Harvard’s Claudia Goldin Receives Nobel for Work on Gender Labor Gap
Economic historian and labor economist Claudia Goldin on Monday received the Sveriges Riksbank Prize in Economic Sciences in Memory of Alfred Nobel 2023, commonly known as the Nobel in economics. The citation from the Nobel Committee cited Goldin “for having advanced our understanding of women’s labor market outcomes.”
“Understanding women’s role in the labor is important for society,” Jakob Svensson, chair of the Committee for the Prize in Economic Sciences, was quoted. “Thanks to Claudia Goldin’s groundbreaking research we now know much more about the underlying factors and which barriers may need to be addressed in the future.”
Listen to Claudia Goldin on our Social Science Bites podcastGoldin, 77, is the third woman to receive the economics prize and the first to receive it solo. She is the Henry Lee Professor of Economics at Harvard University, and was the first woman offered tenure in Harvard’s economics department. She co-directs the National Bureau of Economic Research’s Gender in the Economy group and directed NBER’s Development of the American Economy program from 1989 to 2017. Her most recent book is 2021’s Career & Family: Women’s Century-Long Journey toward Equity.
As an economic historian, Goldin has taken a long view of the gender disparity between men’s and women’s earnings, drawing on two centuries of data from the United States to illustrate the problem, its evolution, and to locate solutions.
“Goldin showed that female participation in the labor market did not have an upward trend over this entire period, but instead forms a U-shaped curve,” the Nobel Prize organization writes. “The participation of married women decreased with the transition from an agrarian to an industrial society in the early 19th century, but then started to increase with the growth of the service sector in the early 20th century. Goldin explained this pattern as the result of structural change and evolving social norms regarding women’s responsibilities for home and family.”

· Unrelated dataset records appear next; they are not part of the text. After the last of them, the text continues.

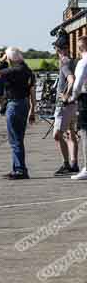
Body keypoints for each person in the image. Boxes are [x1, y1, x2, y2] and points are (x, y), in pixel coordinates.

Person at [0, 47, 36, 180]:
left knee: (15, 140)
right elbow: (32, 92)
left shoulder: (13, 70)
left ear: (10, 58)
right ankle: (18, 167)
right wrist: (33, 109)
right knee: (19, 138)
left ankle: (20, 170)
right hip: (25, 104)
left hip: (14, 104)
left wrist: (1, 61)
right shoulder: (27, 71)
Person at [52, 35, 79, 176]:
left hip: (65, 104)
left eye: (56, 48)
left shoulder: (64, 62)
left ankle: (66, 163)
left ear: (61, 49)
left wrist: (66, 95)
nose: (56, 51)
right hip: (74, 103)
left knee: (57, 135)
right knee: (71, 133)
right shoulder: (74, 61)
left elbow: (71, 79)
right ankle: (74, 163)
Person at [70, 36, 87, 180]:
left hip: (85, 99)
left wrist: (73, 97)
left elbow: (78, 83)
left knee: (85, 134)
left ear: (80, 48)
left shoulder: (83, 62)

As gaps in schooling and job choice has diminished, one key driver keeping the gap alive the gap, Goldin has found, is the arrival of children, especially the firstborn. While easily available contraception has offered new opportunities for women, those “social norms” around child rearing continue to slow progress.
“Despite modernization,” the Nobel organization said, “economic growth and rising proportions of employed women in the twentieth century, for a long period of time the earnings gap between women and men hardly closed. According to Goldin, part of the explanation is that educational decisions, which impact a lifetime of career opportunities, are made at a relatively young age. If the expectations of young women are formed by the experiences of previous generations – for instance, their mothers, who did not go back to work until the children had grown up – then development will be slow.”

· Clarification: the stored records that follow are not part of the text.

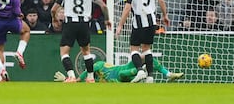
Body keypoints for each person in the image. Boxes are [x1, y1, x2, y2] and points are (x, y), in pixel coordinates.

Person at [51, 0, 111, 83]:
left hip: (70, 23)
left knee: (64, 52)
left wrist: (54, 19)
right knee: (86, 52)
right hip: (84, 23)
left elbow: (54, 9)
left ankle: (71, 76)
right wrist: (107, 19)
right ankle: (90, 77)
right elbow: (103, 6)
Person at [116, 0, 170, 83]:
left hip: (139, 21)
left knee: (134, 49)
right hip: (152, 21)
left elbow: (127, 7)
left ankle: (140, 70)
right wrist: (165, 15)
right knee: (147, 49)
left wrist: (120, 25)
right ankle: (150, 77)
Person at [54, 59, 184, 82]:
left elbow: (86, 73)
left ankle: (168, 74)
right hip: (122, 79)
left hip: (124, 69)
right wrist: (65, 79)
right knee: (123, 76)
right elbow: (80, 84)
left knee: (147, 57)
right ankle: (141, 72)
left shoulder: (99, 65)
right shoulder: (93, 81)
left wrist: (75, 79)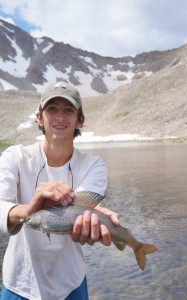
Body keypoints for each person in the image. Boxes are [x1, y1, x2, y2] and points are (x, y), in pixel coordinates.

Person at [0, 81, 120, 300]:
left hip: (71, 284)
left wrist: (94, 221)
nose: (60, 117)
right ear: (39, 117)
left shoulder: (94, 165)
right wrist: (28, 210)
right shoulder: (15, 157)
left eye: (68, 110)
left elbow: (83, 209)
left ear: (80, 120)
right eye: (52, 109)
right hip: (19, 283)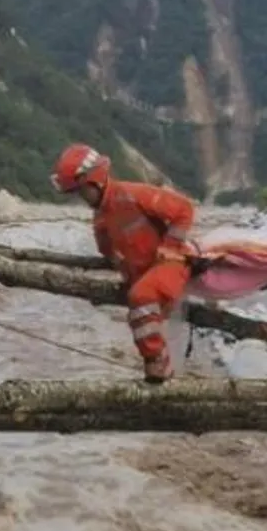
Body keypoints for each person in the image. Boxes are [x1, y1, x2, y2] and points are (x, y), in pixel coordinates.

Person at [51, 143, 197, 383]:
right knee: (139, 301)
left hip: (172, 264)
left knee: (140, 298)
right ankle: (166, 376)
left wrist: (170, 247)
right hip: (146, 275)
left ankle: (156, 363)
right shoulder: (100, 219)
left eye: (81, 191)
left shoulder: (133, 194)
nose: (82, 198)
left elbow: (184, 209)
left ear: (95, 181)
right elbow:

Goldin was president of the American Economic Association in 2013 and was president of the Economic History Association in 1999/2000. She is a member of the National Academy of Sciences and the American Philosophical Society and a fellow of the American Academy of Political and Social Science, the American Academy of Arts and Sciences, the Society of Labor Economists (which awarded her its Mincer Prize for life-time contributions in 2009), the Econometric Society, and the Cliometric Society. She received the IZA Prize in Labor Economics in 2016, the 2019 BBVA Frontiers in Knowledge award, and the 2020 Nemmers award, the latter two both in economics.
Her books include 1990’s Understanding the Gender Gap: An Economic History of American Women and 2018’s Women Working Longer: Increased Employment at Older Ages, written with another Harvard economist, her husband Lawrence Katz. Their 2008 book, The Race between Education and Technology received the 2008 R.R. Hawkins Award for the most outstanding scholarly work in all disciplines of the arts and sciences.
The Nobel prize comes with a cash award of 11 million Swedish kronor, or a little over US$1 million.